Emergent Strategies

I have managed Oxygen’s Software Development Team for five years.

Spiral JettyEach year, our aspirations grow to encompass widening arcs of project, team, and company.

It all seems planned but it’s a pattern of intended and emergent strategies. Agility embraced from the bottom up with the support of our CTO, Steve Morgan.

Beautiful.

Year Focus Theme
2003 Projects Build mission critical software.
2004 Team Adopt Scrum and XP. Become a real team.
2005 Advocate by doing. Remove obstacles. Perform.
2006 Company Earn trust with the CEO. Contribute to innovation.
2007 Earn trust with the COO. Contribute to revenue.
2008 Consumers Software as profit center!?

Big Design Up Front

Un-named waterfallI’m a moderate in the agility vs. discipline debate.

Scrum/XP has worked for my team. Four years in, we deliver better adapted solutions with higher code quality.

What I love about Agile is that it acknowledges what’s hard and treasures what’s valuable. There is inherent complexity in modeling partially understood and fluid problems. There is deep potential in talented people rallying to achieve a goal.

However, Agile is not the only path to valuable software. As Stephen McConnell and Barry Boehm say, it’s all a matter of the appropriate tools for the appropriate context. Different levels of planning, description and formality have their place.

The only way to know whether a practice works for your team is to learn it (seek mentors), apply it with discipline, and track your performance over an extended period of time.
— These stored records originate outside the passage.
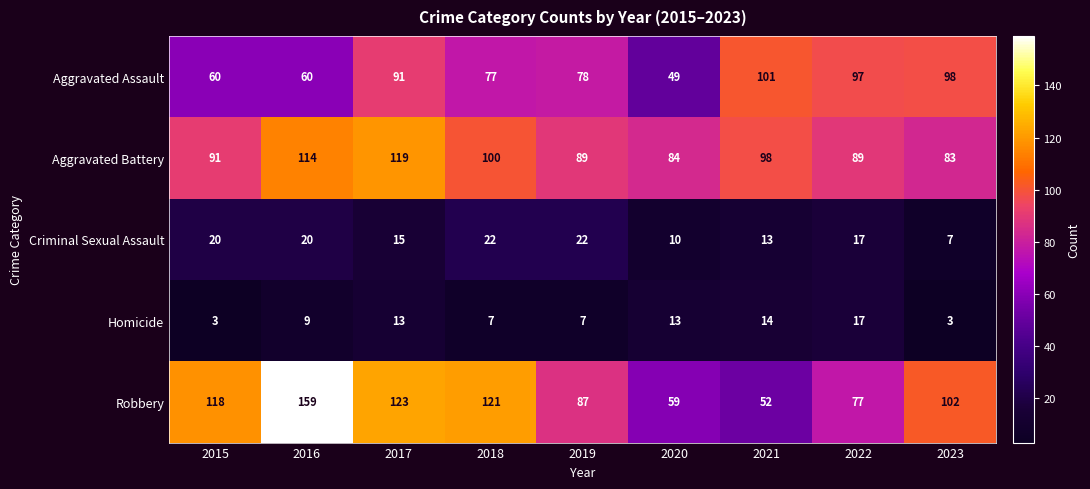

What is the total value across all series at 2017?

361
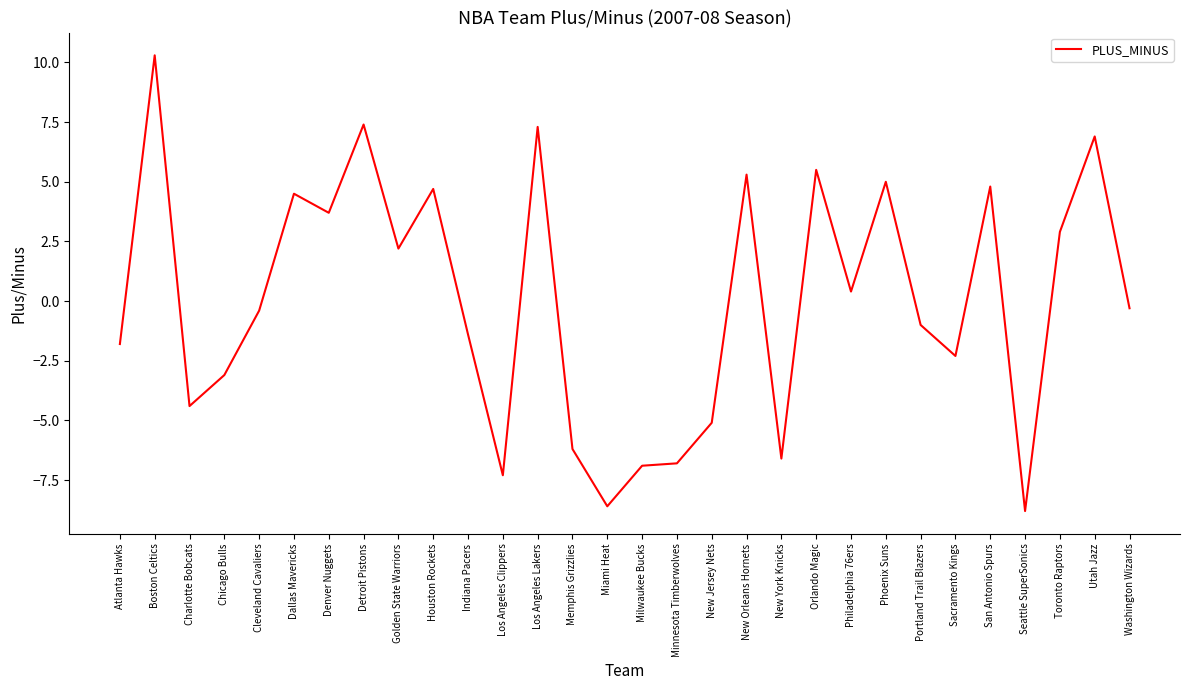

What is the minimum value shown in the chart?

-8.8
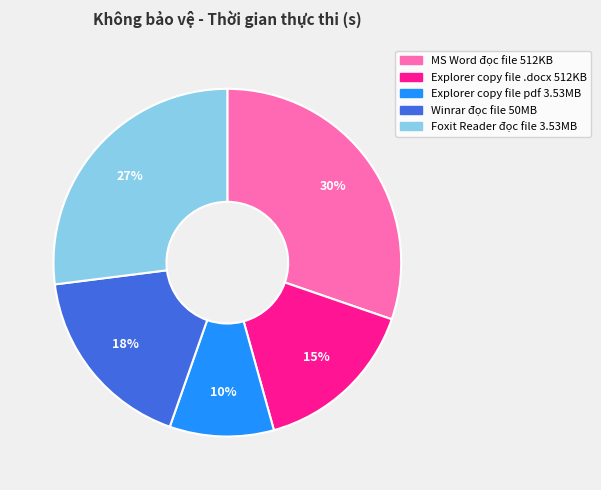

How many slices are in this pie chart?

5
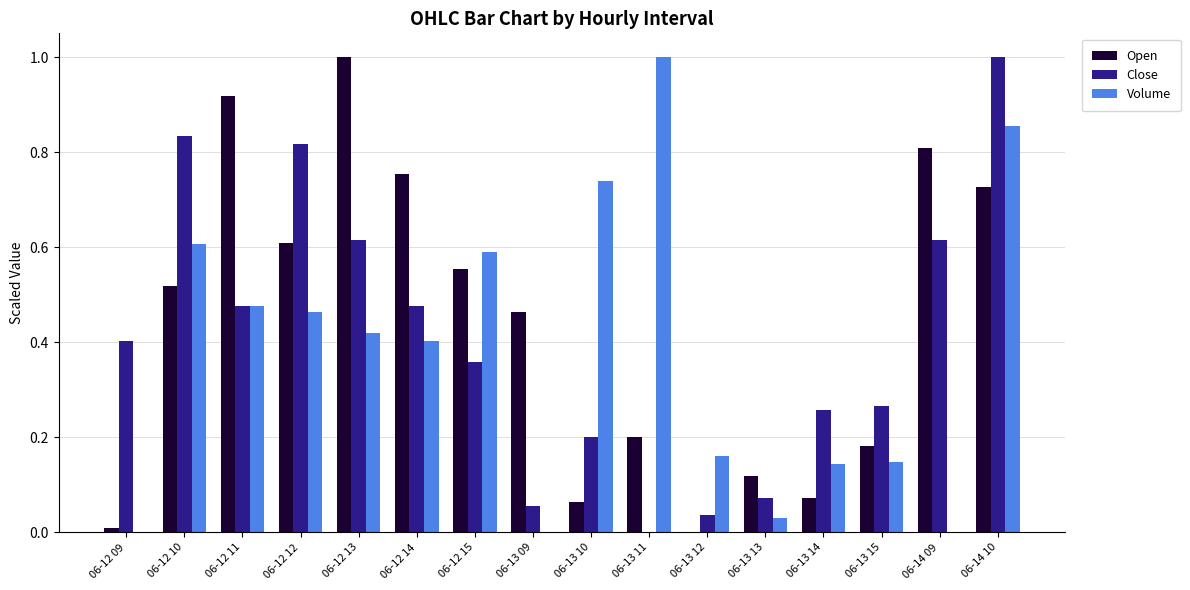

What is the greatest value displayed?

1.0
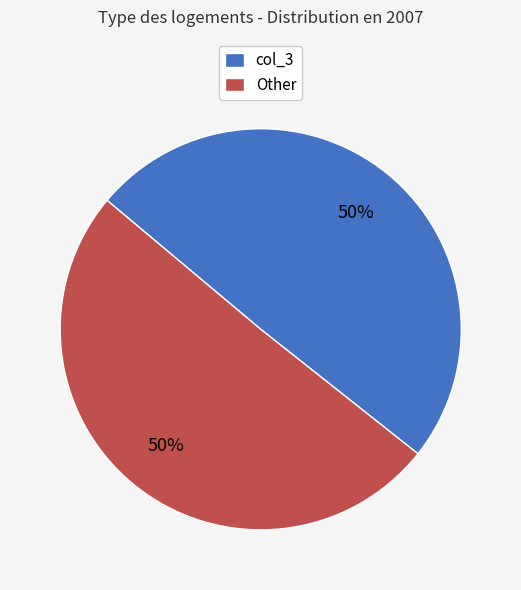

True or false: col_3 accounts for 50% of the total.

True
The infuriating thing is many shops don’t think deeply about what they do: “The Demise of the Waterfall Model Is Imminent” and Other Urban Myths

The value of any practice is really doing it.

The fuzzy front end

I want to collect together all the terms that describe activities at the start of software projects.

The fuzzy front end

  • Discovery
  • Ideation
  • Brainstorming
  • Chartering
  • Initiation
  • Information Architecture
  • Wire Frames
  • High-level Design
  • High-level Requirements

Big design up front

  • Mocks
  • Conceptual Modeling
  • Specification
  • Detailed Design
  • Detailed Requirements
  • Software System Architecture

Any additions? Please…

Retrospectives and the Hair Shirt

Scrum is really simple, barely a process, more a framework. The hard work in using Scrum is fixing the things that it exposes, actually inspecting the things that it makes transparent and adapting to optimize the results and the organization that produces the results. — Ken Schwaber Scrum and NonScrum

My team embraces retrospectives. Every two weeks we list what we’ve done well and what we didn’t. We choose one or two things to do differently in the next Sprint. We revisit those commitments over time to see what progress we’ve made.

My team exists in a larger company.

In Waltzing With Bears, the one irrefutable reason to not do risk management is when no one else is doing it. If you are the only one presenting costs and possible negative outcomes management will assume your projects are troubled and you are a negative thinker. They’ll fund proposals that by comparison look cheap, safe and promise outstanding success.

I don’t exist in that extreme situation. But my team’s willingness to acknowledge mistakes is sometimes taken for negativity. Our willingness to admit the possibility of failure sometimes provides support to skeptics. Our willingness to question assumptions is sometimes seen as stone throwing.

Leading Change

In order to build something new we straddle two realms. In one we cultivate our aspirations and in the other we struggle to attain them.

At times we need to set aside our skepticism to see the world as it should be and people as we hope they are. Other times, we need to see how far we are from where we aspire to be, dig our feet into the soft earth and push.

Jeff Sutherland has a simple exercise for spurring organizational change

  • Setting aside all the obstacles in your path, picture one thing you would like to change. Write down what it looks like.
  • Now, go back to where you are. Look at that outcome. List things you can do in the short term that get you closer to it.
  • Which of the items on that list are achievable and most effective. Put those at the top of the list.
  • Identify what you can do in the next week to to achieve the items at the top of the list.
  • Assign each of those items to someone in the room with you.

You’ve just planned a Scrum.

The Hair Shirt

There is a difference between justifying one’s mistakes and reflecting on past performance in order to improve. There is also a difference between acknowledging one’s fallibility and dwelling on it.

We developers are crafts people not monks. Our job is not righteous contemplation — it is thoughtful and rightful action.

So as reflective developers, we do not wear a hair shirt. Our goal is not to dwell on our own or other’s failings.

We are idealists.

We embrace grand visions, ambiguity, contradiction and change. We believe good people deliver the best results in environments of trust and honesty.

.. And we are pragmatists.

We believe believing doesn’t in itself make it so: success requires discipline, determination, and ingenious problem solving.

And as we embrace both the outcome to which we aspire and the given circumstances that surround us we will acknowledge mistakes. We will shine a bright light on obstacles in our path. With humility and tenacity we will challenge ourselves, our teams, and our companies to do better.